--- Dataset ---
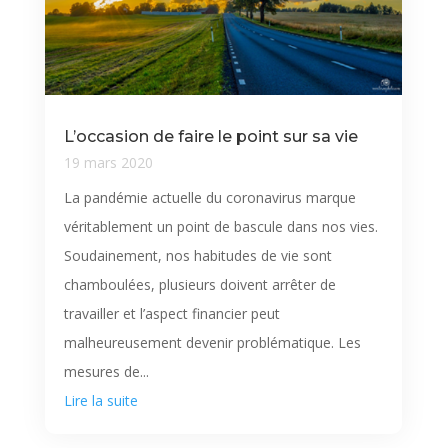
L’occasion de faire le point sur sa vie
19 mars 2020
La pandémie actuelle du coronavirus marque
véritablement un point de bascule dans nos vies.
Soudainement, nos habitudes de vie sont
chamboulées, plusieurs doivent arrêter de
travailler et l’aspect financier peut
malheureusement devenir problématique. Les
mesures de...
Lire la suite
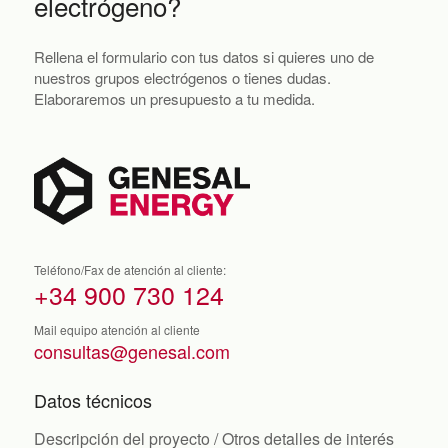
electrógeno?
Rellena el formulario con tus datos si quieres uno de
nuestros grupos electrógenos o tienes dudas.
Elaboraremos un presupuesto a tu medida.
Teléfono/Fax de atención al cliente:
+34 900 730 124
Mail equipo atención al cliente
consultas@genesal.com
Datos técnicos
Descripción del proyecto / Otros detalles de interés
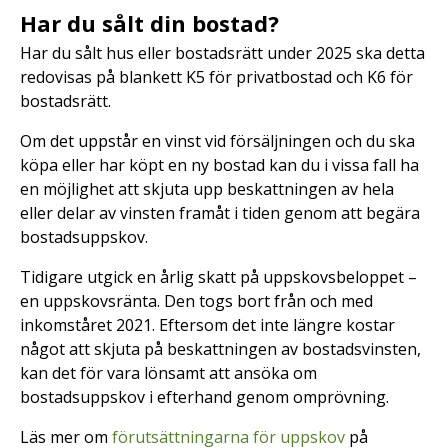
Har du sålt din bostad?
Har du sålt hus eller bostadsrätt under 2025 ska detta
redovisas på blankett K5 för privatbostad och K6 för
bostadsrätt.
Om det uppstår en vinst vid försäljningen och du ska
köpa eller har köpt en ny bostad kan du i vissa fall ha
en möjlighet att skjuta upp beskattningen av hela
eller delar av vinsten framåt i tiden genom att begära
bostadsuppskov.
Tidigare utgick en årlig skatt på uppskovsbeloppet –
en uppskovsränta. Den togs bort från och med
inkomståret 2021. Eftersom det inte längre kostar
något att skjuta på beskattningen av bostadsvinsten,
kan det för vara lönsamt att ansöka om
bostadsuppskov i efterhand genom omprövning.
Läs mer om
förutsättningarna för uppskov
på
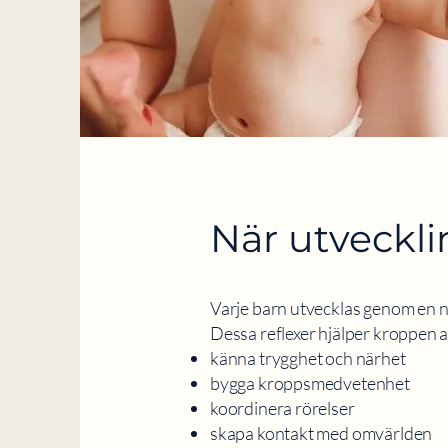
När utveckli
Varje barn utvecklas genom en n
Dessa reflexer hjälper kroppen a
känna trygghet och närhet
bygga kroppsmedvetenhet
koordinera rörelser
skapa kontakt med omvärlden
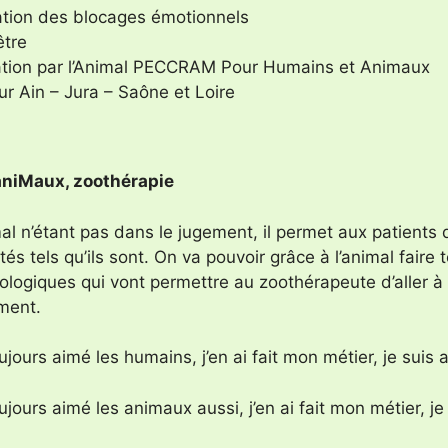
ation des blocages émotionnels
être
tion par l’Animal PECCRAM Pour Humains et Animaux
ur Ain – Jura – Saône et Loire
niMaux, zoothérapie
al n’étant pas dans le jugement, il permet aux patients 
és tels qu’ils sont. On va pouvoir grâce à l’animal faire 
ologiques qui vont permettre au zoothérapeute d’aller à 
ement.
oujours aimé les humains, j’en ai fait mon métier, je suis
oujours aimé les animaux aussi, j’en ai fait mon métier, 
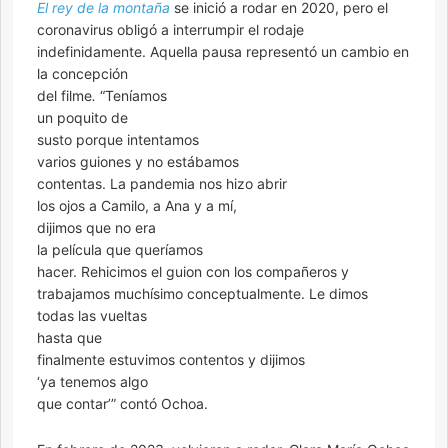
El rey de la montaña
se inició a rodar en 2020, pero el
coronavirus obligó a interrumpir el rodaje
indefinidamente. Aquella pausa representó un cambio en
la concepción
del filme
.
“Teníamos
un poquito de
susto porque intentamos
varios guiones y no estábamos
contentas. La pandemia nos hizo abrir
los ojos a Camilo, a Ana y a mí,
dijimos que no era
la película que queríamos
hacer. Rehicimos el guion con los compañeros y
trabajamos muchísimo conceptualmente. Le dimos
todas las vueltas
hasta que
finalmente estuvimos contentos y dijimos
‘ya tenemos algo
que contar’” contó Ochoa.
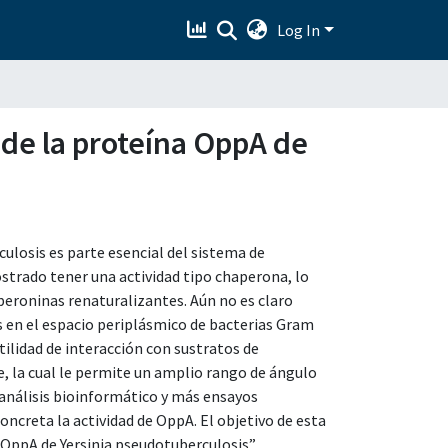
Log In
s de la proteína OppA de
ulosis es parte esencial del sistema de
trado tener una actividad tipo chaperona, lo
peroninas renaturalizantes. Aún no es claro
 en el espacio periplásmico de bacterias Gram
ilidad de interacción con sustratos de
e, la cual le permite un amplio rango de ángulo
 análisis bioinformático y más ensayos
ncreta la actividad de OppA. El objetivo de esta
a OppA de Yersinia pseudotuberculosis”.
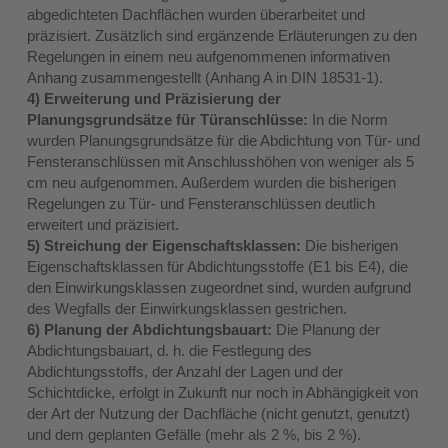
abgedichteten Dachflächen wurden überarbeitet und
präzisiert. Zusätzlich sind ergänzende Erläuterungen zu den
Regelungen in einem neu aufgenommenen informativen
Anhang zusammengestellt (Anhang A in DIN 18531-1).
4) Erweiterung und Präzisierung der
Planungsgrundsätze für Türanschlüsse:
In die Norm
wurden Planungsgrundsätze für die Abdichtung von Tür- und
Fensteranschlüssen mit Anschlusshöhen von weniger als 5
cm neu aufgenommen. Außerdem wurden die bisherigen
Regelungen zu Tür- und Fensteranschlüssen deutlich
erweitert und präzisiert.
5) Streichung der Eigenschaftsklassen:
Die bisherigen
Eigenschaftsklassen für Abdichtungsstoffe (E1 bis E4), die
den Einwirkungsklassen zugeordnet sind, wurden aufgrund
des Wegfalls der Einwirkungsklassen gestrichen.
6) Planung der Abdichtungsbauart:
Die Planung der
Abdichtungsbauart, d. h. die Festlegung des
Abdichtungsstoffs, der Anzahl der Lagen und der
Schichtdicke, erfolgt in Zukunft nur noch in Abhängigkeit von
der Art der Nutzung der Dachfläche (nicht genutzt, genutzt)
und dem geplanten Gefälle (mehr als 2 %, bis 2 %).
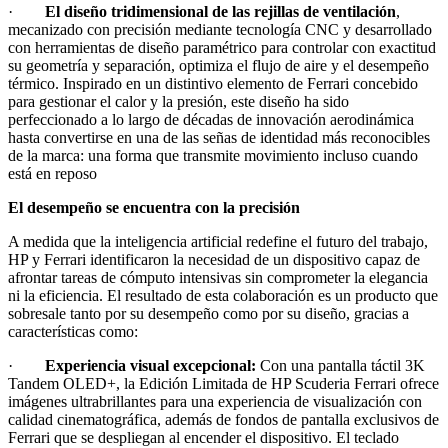
·
El diseño tridimensional de las rejillas de ventilación
,
mecanizado con precisión mediante tecnología CNC y desarrollado
con herramientas de diseño paramétrico para controlar con exactitud
su geometría y separación, optimiza el flujo de aire y el desempeño
térmico. Inspirado en un distintivo elemento de Ferrari concebido
para gestionar el calor y la presión, este diseño ha sido
perfeccionado a lo largo de décadas de innovación aerodinámica
hasta convertirse en una de las señas de identidad más reconocibles
de la marca: una forma que transmite movimiento incluso cuando
está en reposo
El desempeño se encuentra con la precisión
A medida que la inteligencia artificial redefine el futuro del trabajo,
HP y Ferrari identificaron la necesidad de un dispositivo capaz de
afrontar tareas de cómputo intensivas sin comprometer la elegancia
ni la eficiencia. El resultado de esta colaboración es un producto que
sobresale tanto por su desempeño como por su diseño, gracias a
características como:
·
Experiencia visual excepcional:
Con una pantalla táctil 3K
Tandem OLED+, la Edición Limitada de HP Scuderia Ferrari ofrece
imágenes ultrabrillantes para una experiencia de visualización con
calidad cinematográfica, además de fondos de pantalla exclusivos de
Ferrari que se despliegan al encender el dispositivo. El teclado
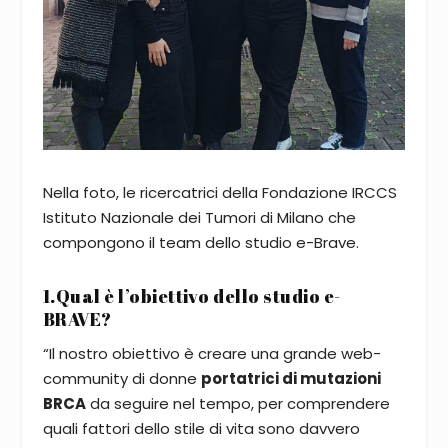
Nella foto, le ricercatrici della Fondazione IRCCS
Istituto Nazionale dei Tumori di Milano che
compongono il team dello studio e-Brave.
1.Qual è l’obiettivo dello studio e-
BRAVE?
“Il nostro obiettivo è creare una grande web-
community di donne
portatrici di mutazioni
BRCA
da seguire nel tempo, per comprendere
quali fattori dello stile di vita sono davvero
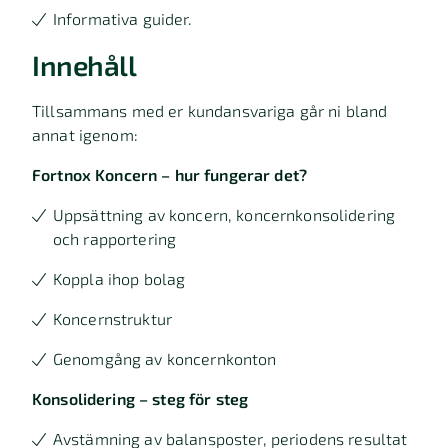
Informativa guider.
Innehåll
Tillsammans med er kundansvariga går ni bland
annat igenom:
Fortnox Koncern – hur fungerar det?
Uppsättning av koncern, koncernkonsolidering
och rapportering
Koppla ihop bolag
Koncernstruktur
Genomgång av koncernkonton
Konsolidering – steg för steg
Avstämning av balansposter, periodens resultat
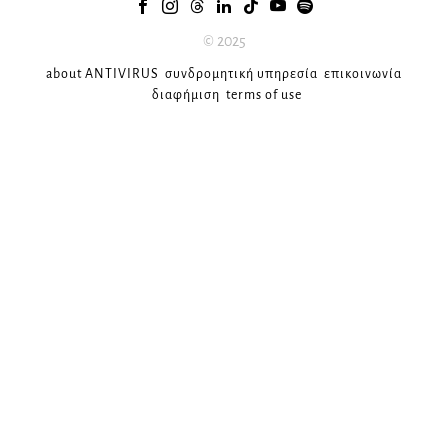
© 2025
about ANTIVIRUS
συνδρομητική υπηρεσία
επικοινωνία
διαφήμιση
terms of use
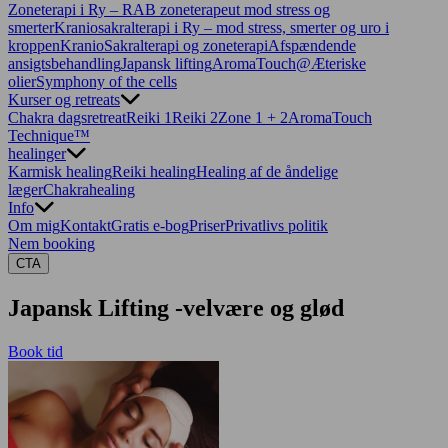
Zoneterapi i Ry – RAB zoneterapeut mod stress og
smerter
Kraniosakralterapi i Ry – mod stress, smerter og uro i
kroppen
KranioSakralterapi og zoneterapi
Afspændende
ansigtsbehandling
Japansk lifting
AromaTouch@
Æteriske
olier
Symphony of the cells
Kurser og retreats
Chakra dagsretreat
Reiki 1
Reiki 2
Zone 1 + 2
AromaTouch
Technique™
healinger
Karmisk healing
Reiki healing
Healing af de åndelige
læger
Chakrahealing
Info
Om mig
Kontakt
Gratis e-bog
Priser
Privatlivs politik
Nem booking
CTA
Japansk Lifting -velvære og glød
Book tid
---
Task directions ::
Once the line with "un poquito de" is found above, print it and every line after it through the line with "mecanizado con precisión", exactly. Pictures stay out.

Result below ::
un poquito de
susto porque intentamos
varios guiones y no estábamos
contentas. La pandemia nos hizo abrir
los ojos a Camilo, a Ana y a mí,
dijimos que no era
la película que queríamos
hacer. Rehicimos el guion con los compañeros y
trabajamos muchísimo conceptualmente. Le dimos
todas las vueltas
hasta que
finalmente estuvimos contentos y dijimos
‘ya tenemos algo
que contar’” contó Ochoa.
Log In
s de la proteína OppA de
ulosis es parte esencial del sistema de
trado tener una actividad tipo chaperona, lo
peroninas renaturalizantes. Aún no es claro
 en el espacio periplásmico de bacterias Gram
ilidad de interacción con sustratos de
e, la cual le permite un amplio rango de ángulo
 análisis bioinformático y más ensayos
ncreta la actividad de OppA. El objetivo de esta
a OppA de Yersinia pseudotuberculosis”.
abgedichteten Dachflächen wurden überarbeitet und
präzisiert. Zusätzlich sind ergänzende Erläuterungen zu den
Regelungen in einem neu aufgenommenen informativen
Anhang zusammengestellt (Anhang A in DIN 18531-1).
4) Erweiterung und Präzisierung der
Planungsgrundsätze für Türanschlüsse:
In die Norm
wurden Planungsgrundsätze für die Abdichtung von Tür- und
Fensteranschlüssen mit Anschlusshöhen von weniger als 5
cm neu aufgenommen. Außerdem wurden die bisherigen
Regelungen zu Tür- und Fensteranschlüssen deutlich
erweitert und präzisiert.
5) Streichung der Eigenschaftsklassen:
Die bisherigen
Eigenschaftsklassen für Abdichtungsstoffe (E1 bis E4), die
den Einwirkungsklassen zugeordnet sind, wurden aufgrund
des Wegfalls der Einwirkungsklassen gestrichen.
6) Planung der Abdichtungsbauart:
Die Planung der
Abdichtungsbauart, d. h. die Festlegung des
Abdichtungsstoffs, der Anzahl der Lagen und der
Schichtdicke, erfolgt in Zukunft nur noch in Abhängigkeit von
der Art der Nutzung der Dachfläche (nicht genutzt, genutzt)
und dem geplanten Gefälle (mehr als 2 %, bis 2 %).
·
El diseño tridimensional de las rejillas de ventilación
,
mecanizado con precisión mediante tecnología CNC y desarrollado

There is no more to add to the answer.